To investigate the spatial variation and temporal evolution of a shelf front within 50 km by 50 km area in the central south sea of Korea, shipboard acoustic Doppler current profiler current measurements and a hydrographic survey along closely spaced conductivity‐temperature‐depth (CTD) stations were conducted across the shelf front from 17 to 18 November 2003. The cross‐frontal structures drastically changed during the 25 hour CTD survey because cross‐frontal intrusions produced thermohaline inversions in the sloped pycnocline layer. Spatial fields of temperature and salinity are constructed here using a retrogressive vector diagram method, which relocate CTD stations using the observed currents data.
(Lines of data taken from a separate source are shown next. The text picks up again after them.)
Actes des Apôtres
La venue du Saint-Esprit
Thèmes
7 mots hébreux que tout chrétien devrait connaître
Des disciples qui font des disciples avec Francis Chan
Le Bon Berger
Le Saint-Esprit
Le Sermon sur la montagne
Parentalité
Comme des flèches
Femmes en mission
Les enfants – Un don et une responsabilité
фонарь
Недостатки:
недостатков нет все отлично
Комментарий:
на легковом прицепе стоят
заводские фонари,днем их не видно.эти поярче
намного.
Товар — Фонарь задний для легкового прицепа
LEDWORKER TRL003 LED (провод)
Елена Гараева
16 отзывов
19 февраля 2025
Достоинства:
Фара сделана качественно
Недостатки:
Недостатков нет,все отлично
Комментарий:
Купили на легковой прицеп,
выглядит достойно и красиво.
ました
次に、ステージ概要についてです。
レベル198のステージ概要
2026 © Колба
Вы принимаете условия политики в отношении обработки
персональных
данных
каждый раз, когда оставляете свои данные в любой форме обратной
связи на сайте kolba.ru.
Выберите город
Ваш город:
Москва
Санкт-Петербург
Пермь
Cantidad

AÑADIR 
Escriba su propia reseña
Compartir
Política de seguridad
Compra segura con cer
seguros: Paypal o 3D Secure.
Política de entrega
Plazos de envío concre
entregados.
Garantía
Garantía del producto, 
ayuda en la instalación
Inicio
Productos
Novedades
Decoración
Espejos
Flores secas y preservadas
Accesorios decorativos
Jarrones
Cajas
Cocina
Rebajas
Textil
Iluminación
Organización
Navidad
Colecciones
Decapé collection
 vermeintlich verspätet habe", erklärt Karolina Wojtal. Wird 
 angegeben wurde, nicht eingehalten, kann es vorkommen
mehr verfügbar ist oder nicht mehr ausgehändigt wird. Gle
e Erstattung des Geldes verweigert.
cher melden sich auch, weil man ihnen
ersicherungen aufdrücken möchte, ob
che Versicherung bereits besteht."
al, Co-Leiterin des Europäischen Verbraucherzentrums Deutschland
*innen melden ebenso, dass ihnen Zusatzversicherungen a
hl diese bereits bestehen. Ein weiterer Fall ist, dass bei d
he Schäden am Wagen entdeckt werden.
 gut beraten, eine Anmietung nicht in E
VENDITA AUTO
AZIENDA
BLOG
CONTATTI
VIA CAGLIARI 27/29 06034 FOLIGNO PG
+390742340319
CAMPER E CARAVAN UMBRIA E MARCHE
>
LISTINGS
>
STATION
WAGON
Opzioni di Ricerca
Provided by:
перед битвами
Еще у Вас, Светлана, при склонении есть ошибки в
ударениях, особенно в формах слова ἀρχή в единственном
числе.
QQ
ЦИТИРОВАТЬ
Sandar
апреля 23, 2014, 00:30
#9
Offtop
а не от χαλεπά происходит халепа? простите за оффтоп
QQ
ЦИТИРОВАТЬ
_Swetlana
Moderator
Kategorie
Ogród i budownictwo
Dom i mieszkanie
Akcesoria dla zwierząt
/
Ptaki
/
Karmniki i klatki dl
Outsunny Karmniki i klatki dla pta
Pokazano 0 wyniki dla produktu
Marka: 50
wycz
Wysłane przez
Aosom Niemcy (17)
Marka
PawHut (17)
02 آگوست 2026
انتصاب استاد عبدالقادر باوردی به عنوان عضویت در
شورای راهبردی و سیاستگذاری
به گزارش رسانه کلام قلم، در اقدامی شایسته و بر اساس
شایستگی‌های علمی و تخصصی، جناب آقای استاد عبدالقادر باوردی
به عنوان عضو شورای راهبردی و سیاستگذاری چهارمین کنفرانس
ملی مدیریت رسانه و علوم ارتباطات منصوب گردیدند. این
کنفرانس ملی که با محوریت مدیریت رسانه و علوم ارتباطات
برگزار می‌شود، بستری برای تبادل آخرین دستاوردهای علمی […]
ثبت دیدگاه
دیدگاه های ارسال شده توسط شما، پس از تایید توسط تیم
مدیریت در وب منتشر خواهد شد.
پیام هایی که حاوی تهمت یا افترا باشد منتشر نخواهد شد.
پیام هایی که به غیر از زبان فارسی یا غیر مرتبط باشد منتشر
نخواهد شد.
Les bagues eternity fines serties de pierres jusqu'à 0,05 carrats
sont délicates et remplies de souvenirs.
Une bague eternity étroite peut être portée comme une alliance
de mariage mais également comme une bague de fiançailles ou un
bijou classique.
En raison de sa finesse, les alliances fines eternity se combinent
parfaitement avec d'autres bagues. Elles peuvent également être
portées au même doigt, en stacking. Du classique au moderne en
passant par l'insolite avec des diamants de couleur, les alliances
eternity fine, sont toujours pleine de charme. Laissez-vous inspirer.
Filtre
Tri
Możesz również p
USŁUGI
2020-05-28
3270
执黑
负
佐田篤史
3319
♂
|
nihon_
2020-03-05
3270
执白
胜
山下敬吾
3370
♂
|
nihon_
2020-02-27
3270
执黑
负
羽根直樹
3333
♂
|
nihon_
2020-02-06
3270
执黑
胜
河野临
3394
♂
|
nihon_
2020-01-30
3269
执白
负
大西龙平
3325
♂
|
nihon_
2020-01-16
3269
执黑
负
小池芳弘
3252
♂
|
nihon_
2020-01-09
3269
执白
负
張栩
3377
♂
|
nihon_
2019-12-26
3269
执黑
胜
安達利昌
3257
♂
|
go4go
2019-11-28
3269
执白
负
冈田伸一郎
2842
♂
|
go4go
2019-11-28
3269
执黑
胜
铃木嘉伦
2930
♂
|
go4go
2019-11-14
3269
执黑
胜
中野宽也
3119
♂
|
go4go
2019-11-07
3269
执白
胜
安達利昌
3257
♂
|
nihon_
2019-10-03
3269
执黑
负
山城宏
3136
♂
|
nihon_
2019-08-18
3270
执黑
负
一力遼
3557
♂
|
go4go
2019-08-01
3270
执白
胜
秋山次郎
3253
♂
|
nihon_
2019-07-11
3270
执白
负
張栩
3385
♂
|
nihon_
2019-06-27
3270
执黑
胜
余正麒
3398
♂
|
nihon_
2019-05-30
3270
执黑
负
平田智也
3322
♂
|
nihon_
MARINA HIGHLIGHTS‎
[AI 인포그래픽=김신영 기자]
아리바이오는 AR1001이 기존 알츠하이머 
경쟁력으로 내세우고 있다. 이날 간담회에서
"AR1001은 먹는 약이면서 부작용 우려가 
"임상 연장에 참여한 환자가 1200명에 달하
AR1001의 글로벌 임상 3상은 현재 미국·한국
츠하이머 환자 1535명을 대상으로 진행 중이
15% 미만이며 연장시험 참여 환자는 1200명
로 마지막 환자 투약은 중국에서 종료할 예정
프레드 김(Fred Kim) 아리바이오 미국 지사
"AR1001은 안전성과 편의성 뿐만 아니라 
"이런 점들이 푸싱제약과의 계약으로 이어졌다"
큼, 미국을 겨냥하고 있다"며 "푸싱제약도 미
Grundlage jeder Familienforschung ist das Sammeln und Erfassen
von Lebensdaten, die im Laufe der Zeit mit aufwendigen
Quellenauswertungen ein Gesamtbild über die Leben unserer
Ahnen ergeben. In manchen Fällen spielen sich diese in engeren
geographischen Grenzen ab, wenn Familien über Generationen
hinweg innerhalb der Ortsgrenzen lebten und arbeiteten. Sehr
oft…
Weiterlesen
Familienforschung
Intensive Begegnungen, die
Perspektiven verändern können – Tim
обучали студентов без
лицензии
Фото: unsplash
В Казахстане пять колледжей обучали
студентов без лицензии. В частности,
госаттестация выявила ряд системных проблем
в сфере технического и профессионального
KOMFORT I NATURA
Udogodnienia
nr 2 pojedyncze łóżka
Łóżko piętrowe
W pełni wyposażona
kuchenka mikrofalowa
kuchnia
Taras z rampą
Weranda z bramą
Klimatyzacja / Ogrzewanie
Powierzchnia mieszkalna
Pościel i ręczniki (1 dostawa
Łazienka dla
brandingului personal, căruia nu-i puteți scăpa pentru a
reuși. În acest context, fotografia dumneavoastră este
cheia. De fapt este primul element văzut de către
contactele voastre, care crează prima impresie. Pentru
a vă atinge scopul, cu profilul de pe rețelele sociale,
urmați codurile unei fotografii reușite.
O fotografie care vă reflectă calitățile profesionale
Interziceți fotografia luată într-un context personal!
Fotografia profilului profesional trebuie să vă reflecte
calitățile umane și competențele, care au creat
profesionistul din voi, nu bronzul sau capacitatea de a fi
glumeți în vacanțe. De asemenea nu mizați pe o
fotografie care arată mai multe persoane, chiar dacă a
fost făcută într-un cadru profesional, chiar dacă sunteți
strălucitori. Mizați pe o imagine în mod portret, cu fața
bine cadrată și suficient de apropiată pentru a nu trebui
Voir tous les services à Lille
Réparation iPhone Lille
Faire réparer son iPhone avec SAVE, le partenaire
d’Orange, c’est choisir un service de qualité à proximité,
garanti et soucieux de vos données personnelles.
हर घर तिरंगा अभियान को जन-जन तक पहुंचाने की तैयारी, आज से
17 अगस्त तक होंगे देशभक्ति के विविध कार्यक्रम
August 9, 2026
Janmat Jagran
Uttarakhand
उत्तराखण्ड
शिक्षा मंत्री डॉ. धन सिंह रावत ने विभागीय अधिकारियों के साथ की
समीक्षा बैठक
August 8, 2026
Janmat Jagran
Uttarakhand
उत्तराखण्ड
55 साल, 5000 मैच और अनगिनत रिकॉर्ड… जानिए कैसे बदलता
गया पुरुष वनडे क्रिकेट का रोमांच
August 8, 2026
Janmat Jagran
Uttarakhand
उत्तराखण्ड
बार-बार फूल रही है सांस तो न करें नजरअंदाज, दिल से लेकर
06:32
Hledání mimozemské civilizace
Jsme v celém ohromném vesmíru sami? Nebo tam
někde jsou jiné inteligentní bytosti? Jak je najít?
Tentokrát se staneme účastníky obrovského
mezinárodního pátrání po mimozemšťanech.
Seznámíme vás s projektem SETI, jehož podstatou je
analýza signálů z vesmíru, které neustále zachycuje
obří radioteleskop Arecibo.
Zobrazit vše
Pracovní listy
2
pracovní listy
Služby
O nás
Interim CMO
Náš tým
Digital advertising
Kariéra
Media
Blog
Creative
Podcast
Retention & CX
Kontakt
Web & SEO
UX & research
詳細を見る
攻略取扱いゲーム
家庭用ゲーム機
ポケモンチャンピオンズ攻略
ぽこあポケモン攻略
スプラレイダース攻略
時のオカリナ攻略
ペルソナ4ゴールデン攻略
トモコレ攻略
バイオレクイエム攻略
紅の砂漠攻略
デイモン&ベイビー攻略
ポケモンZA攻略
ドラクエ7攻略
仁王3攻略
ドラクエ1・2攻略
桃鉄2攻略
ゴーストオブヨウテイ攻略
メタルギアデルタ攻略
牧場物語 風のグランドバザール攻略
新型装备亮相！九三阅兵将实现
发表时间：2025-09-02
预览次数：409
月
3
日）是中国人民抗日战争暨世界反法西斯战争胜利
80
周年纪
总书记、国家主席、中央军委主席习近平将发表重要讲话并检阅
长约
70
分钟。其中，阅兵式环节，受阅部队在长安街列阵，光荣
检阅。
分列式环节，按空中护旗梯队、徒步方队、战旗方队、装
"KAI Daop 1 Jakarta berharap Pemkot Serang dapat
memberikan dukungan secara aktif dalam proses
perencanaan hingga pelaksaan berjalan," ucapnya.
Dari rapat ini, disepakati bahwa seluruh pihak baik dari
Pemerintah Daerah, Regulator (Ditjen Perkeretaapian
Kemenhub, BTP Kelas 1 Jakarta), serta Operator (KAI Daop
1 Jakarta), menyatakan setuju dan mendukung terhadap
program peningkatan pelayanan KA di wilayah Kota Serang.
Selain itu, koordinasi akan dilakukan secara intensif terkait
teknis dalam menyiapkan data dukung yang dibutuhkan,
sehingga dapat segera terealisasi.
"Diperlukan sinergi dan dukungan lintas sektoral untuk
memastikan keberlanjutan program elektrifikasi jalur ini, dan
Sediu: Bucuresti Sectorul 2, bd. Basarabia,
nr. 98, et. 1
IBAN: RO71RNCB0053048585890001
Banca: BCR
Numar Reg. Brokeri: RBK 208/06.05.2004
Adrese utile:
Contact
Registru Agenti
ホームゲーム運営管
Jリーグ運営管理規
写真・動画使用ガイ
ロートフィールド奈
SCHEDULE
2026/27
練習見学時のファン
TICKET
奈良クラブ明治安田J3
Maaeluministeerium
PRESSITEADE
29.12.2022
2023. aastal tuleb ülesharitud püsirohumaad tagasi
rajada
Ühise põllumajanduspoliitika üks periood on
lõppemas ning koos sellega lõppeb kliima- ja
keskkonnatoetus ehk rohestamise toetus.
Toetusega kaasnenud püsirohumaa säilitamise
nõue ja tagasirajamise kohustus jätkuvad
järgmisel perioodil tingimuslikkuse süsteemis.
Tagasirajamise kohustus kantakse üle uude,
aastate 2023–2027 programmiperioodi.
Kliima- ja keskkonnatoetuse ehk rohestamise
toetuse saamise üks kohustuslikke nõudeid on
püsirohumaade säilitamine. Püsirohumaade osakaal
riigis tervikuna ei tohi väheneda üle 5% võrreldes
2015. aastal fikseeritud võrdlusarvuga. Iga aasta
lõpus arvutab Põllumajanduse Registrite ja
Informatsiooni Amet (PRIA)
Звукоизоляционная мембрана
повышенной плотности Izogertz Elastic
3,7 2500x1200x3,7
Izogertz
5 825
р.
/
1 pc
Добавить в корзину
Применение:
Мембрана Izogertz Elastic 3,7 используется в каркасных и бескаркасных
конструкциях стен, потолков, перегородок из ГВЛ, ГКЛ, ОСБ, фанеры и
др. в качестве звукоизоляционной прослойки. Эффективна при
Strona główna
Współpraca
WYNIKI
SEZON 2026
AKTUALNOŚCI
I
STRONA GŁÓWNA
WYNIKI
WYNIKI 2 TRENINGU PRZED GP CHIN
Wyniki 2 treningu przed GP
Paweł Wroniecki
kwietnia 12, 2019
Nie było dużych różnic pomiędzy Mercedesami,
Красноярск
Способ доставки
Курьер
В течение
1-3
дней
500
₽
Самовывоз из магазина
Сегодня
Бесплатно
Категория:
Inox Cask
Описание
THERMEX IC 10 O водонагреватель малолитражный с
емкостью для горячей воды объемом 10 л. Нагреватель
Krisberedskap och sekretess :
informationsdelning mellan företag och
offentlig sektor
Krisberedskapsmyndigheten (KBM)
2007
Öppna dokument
In agreement with satellite‐observed sea surface temperature, the surface temperature distribution obtained from hydrographic data relocation reproduces the meandering surface front with an amplitude larger than 15 km and a wavelength of 30∼35 km. The constructed subsurface temperature and salinity fields on isopycnal surfaces reveal that the intrusions within the pycnocline layer are the crests and troughs of meandering internal fronts with vertically lagged phase. Advection of the internal fronts by strong mean flow and tidal currents is found to explain short‐period variations of frontal structure. Stability analysis of the intrusion slope and the vertical phase dependence of the internal fronts suggest that the multilayered intrusions are primarily generated by baroclinic instabilities caused by the strong vertical shear in the mean flow. Analysis of along‐intrusion density ratio suggests that double diffusion can occur in our baroclinic frontal zone but its contribution to the generation of intrusion be small.